Selon la journaliste Jill Barshay, cette “exagération simpliste“ était fondée sur l’état de la recherche disponible à ce moment-là, à savoir une étude de l’économiste Jonah Rockoff datée de 2004 sur l’évolution des carrières des enseignants, et selon laquelle ces derniers progresseraient au début de leur carrière dans leur habilité à améliorer la réussite de leurs élèves. Mais après cette période, leur “productivité“ semble stagner.

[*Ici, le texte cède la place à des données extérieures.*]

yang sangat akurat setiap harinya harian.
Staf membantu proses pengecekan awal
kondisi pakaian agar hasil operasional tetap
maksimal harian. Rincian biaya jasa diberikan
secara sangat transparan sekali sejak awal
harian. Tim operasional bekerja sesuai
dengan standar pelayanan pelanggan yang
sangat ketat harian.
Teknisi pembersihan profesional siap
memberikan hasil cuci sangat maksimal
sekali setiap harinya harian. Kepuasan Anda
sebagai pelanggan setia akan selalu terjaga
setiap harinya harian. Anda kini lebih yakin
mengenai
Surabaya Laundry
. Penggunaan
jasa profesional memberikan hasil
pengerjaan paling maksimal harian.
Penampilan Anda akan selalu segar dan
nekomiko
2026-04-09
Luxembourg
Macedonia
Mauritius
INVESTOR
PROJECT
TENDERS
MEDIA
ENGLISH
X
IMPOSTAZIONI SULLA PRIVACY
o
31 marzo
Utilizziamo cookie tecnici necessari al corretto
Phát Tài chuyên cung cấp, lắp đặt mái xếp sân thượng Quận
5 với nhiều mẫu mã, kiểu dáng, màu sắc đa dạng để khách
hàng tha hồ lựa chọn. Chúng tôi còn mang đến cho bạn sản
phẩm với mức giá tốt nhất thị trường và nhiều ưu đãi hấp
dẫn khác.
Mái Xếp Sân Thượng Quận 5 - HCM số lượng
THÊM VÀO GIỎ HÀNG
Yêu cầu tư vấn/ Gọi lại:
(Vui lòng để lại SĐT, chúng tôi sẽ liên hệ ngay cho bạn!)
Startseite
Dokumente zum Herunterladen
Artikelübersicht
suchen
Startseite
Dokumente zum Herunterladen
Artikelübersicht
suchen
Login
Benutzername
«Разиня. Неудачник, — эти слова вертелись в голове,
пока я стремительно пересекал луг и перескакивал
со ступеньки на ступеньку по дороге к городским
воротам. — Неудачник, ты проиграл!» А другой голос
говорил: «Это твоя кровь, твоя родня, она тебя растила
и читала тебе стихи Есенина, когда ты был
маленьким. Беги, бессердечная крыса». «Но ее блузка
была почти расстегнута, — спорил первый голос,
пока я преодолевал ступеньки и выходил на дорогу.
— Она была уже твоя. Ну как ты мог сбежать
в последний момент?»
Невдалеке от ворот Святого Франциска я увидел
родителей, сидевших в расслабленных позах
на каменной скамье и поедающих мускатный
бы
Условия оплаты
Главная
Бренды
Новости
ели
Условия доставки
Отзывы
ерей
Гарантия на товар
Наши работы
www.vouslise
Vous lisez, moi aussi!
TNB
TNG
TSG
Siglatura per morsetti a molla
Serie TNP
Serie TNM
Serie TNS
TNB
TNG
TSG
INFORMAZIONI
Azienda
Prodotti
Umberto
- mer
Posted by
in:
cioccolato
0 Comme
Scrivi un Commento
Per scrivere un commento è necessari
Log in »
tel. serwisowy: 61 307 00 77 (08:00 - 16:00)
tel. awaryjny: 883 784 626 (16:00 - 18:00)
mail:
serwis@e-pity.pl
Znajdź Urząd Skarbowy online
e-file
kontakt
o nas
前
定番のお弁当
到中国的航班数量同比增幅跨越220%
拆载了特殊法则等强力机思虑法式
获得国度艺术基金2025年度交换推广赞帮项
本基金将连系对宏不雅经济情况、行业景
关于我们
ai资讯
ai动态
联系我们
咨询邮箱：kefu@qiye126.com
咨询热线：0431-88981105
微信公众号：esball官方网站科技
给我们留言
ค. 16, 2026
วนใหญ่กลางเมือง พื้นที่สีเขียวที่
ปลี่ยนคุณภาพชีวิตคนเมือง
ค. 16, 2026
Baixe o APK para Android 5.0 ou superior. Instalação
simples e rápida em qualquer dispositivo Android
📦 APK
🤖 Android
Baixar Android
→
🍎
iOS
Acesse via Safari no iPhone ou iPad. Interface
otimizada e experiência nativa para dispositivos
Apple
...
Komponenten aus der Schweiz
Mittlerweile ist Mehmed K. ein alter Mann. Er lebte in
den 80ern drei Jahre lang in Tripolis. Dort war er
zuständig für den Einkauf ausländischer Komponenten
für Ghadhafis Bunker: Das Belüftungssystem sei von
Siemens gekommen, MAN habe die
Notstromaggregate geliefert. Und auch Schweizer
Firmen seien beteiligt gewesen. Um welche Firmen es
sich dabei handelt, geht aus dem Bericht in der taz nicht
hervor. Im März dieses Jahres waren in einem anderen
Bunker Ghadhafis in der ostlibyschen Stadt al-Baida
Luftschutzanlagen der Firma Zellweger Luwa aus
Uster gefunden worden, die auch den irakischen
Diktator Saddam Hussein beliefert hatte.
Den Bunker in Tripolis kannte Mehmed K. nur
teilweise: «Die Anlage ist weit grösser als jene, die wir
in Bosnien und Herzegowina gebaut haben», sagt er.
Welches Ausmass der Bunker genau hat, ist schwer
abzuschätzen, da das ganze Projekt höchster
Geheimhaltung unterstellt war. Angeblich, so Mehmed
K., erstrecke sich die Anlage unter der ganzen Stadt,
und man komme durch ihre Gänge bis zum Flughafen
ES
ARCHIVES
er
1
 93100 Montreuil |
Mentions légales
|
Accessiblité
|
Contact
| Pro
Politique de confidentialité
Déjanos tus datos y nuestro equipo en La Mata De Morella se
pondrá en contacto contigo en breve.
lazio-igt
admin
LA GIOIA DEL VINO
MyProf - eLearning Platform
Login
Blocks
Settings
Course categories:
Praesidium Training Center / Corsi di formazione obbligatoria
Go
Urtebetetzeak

Cependant, de nouveaux résultats de recherches présentés par l’organisation non lucrative RPPL (pour Research partnership for professional learning, ndlr) montreraient que cette idée fait partie “des multiples mythes sur l’éducation“, et qu’au contraire même les enseignants expérimentés continuent à progresser, mais à plus faible allure.

“La science a progressé“ indique d’ailleurs à ce sujet le professeur en sciences de l’éducation et d’économie John Papay (Brown University, Rhode Island), qui calcule que les enseignants feraient accroître, entre la 5ème et la 15ème année de travail, les performances des élèves d’environ 50 % de ce qu’ils pouvaient faire progresser leur élèves durant leurs 5 premières années d’exercice. Il évoque malgré tout des résultats “plutôt modestes“ et “nuancés“ pour les enseignants de milieu de carrière. Avec d’autres professionnels de l’éducation, il s’interroge sur les moyens faire progresser les enseignants, et trouve par exemple prometteur de les faire travailler ensemble pour qu’ils apprennent les uns des autres.

Il souligne les difficultés méthodologiques d’une telle évaluation. S’il est possible de regarder les résultats des tests de leurs élèves et de voir si ils ont plutôt progressé ou non, il faut faire la part de tout ce qui peut affecter les résultats : nouveau programme, modification sociale d’un quartier, etc.

Les enseignants expérimentés pourraient avoir un impact d’une autre nature sur les élèves, via des résultats qui ne se voient pas au travers de tests ou d’observations à même la classe. Ils pourraient les inciter à franchir le pas de l’université, les inspirer pour qu’ils deviennent scientifiques ou artistes, ce qui n’a pas de prix, mais reste très difficile à évaluer.